Re: [PATCH v3] coredump: exit_files() in coredump_wait() if MMF_DUMP_MAPPED_SHARED is not set

From: Mateusz Guzik

Date: Fri Jun 19 2026 - 13:33:44 EST


On Fri, Jun 19, 2026 at 03:54:26PM +0200, Christian Brauner wrote:
> > A coredump typically takes some time to complete. If we happen to hold a
> > write lock with flock just before triggering the coredump, that write lock
> > will not be released during the entire coredump process. As a result,
> > other processes attempting to acquire the same write lock may experience
> > significant delays.
> >
> > To address this, call exit_files() in the end of coredump_wait(), if
> > MMF_DUMP_MAPPED_SHARED is not set. Note that early unlocking a flock on a
> > file allows other processes to lock and modify the mapped data protected
> > by the flock.
> >
> > Signed-off-by: Xin Zhao <jackzxcui1989@xxxxxxx>
> >
> > diff --git a/fs/coredump.c b/fs/coredump.c
> > index bb6fdb1f458e..70698d06ec9d 100644
> > --- a/fs/coredump.c
> > +++ b/fs/coredump.c
> > @@ -548,6 +548,13 @@ static int coredump_wait(int exit_code, struct core_state *core_state)
> > }
> > }
> >
> > + /*
> > + * Early unlocking a flock on a file allows other processes
> > + * to lock and modify the mapped data protected by the flock.
> > + */
> > + if (!mm_flags_test(MMF_DUMP_MAPPED_SHARED, tsk->mm))
> > + exit_files(tsk);
>
> This doesn't work - at least not unconditionally. Tools like
> systemd-coredump or apport go through the fds. Specifically
> systemd-coredump does:
>
> 1) /proc/[pid]/fd/ — opendir() then, per entry, readlinkat() to get the symlink target.
> 2) /proc/[pid]/fdinfo/ — for each fd it reads the fdinfo text lines
>
> The blob is attached to the journal record as the COREDUMP_OPEN_FDS=
> field.
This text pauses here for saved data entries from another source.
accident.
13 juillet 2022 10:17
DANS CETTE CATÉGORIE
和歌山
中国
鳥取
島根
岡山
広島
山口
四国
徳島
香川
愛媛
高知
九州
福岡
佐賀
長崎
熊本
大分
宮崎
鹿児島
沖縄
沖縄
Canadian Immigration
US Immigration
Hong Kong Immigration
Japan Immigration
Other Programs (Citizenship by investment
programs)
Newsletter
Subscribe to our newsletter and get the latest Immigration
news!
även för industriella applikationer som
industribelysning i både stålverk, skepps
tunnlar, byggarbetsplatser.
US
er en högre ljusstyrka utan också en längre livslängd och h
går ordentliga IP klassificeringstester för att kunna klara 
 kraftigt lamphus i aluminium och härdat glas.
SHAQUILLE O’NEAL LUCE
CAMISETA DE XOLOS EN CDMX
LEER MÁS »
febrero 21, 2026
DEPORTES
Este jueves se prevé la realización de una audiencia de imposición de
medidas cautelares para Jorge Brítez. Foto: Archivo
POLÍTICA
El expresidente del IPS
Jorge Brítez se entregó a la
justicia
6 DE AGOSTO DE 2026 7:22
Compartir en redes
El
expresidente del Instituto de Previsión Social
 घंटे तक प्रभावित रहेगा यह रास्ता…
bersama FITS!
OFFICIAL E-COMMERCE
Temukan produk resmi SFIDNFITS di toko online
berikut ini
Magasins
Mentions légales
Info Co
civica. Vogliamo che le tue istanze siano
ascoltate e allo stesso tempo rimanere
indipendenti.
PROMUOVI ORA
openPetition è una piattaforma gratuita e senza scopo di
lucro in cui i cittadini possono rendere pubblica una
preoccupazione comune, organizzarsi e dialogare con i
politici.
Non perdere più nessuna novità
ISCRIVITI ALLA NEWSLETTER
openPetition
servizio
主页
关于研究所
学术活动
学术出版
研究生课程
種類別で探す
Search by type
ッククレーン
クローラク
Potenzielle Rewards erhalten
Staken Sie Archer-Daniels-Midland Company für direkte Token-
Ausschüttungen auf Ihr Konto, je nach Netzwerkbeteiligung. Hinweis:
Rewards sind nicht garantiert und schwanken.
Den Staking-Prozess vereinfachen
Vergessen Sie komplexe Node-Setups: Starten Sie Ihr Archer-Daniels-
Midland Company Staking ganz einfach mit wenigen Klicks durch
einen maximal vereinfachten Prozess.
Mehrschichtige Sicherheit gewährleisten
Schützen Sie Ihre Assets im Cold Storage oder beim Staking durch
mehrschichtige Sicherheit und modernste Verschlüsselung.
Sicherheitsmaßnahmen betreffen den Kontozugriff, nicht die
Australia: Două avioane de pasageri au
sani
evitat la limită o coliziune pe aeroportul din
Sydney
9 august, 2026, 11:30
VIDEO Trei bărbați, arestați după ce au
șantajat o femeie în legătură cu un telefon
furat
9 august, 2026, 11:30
So the open-fd list is recorded as metadata, retrievable later
> (e.g. coredumpctl info shows it).
>
> Also, irc some clever implementations use pidfd_getfd() to preserve the
> files from a coredumping process to preserve them.
>
> So you break all that - and only in some of the cases which is really
> opaque to userspace. That's not acceptable. If you only care about the
> case where you dump to a file then either special-case it to the legacy
> file coredump format or if it's generally useful make it an optional
> argument that can be passed to the coredump pipe and a new flag
> extension to the coredump socket that makes the coredumping process shed
> it's file descriptors.
>

The claim is the coredump takes "some time" without specifying what kind
of window is it (seconds, minutes?), nor where said time is spent.

For example it is known that a big mmapped areas are slow to dump even
if they are sparsely populated.

So I would suggest profiling what exactly happens in this case. It is
virtually guaranteed the time can be shortened, but it is plausible even
with fixups it will be too long.

Which brings me to the next point: the issue is not strictly any
particular file is still referenced by the target process, but that the
lock is held on it. Perhaps it would be perfectly fine to walk the fd
table and release these here instead of much later?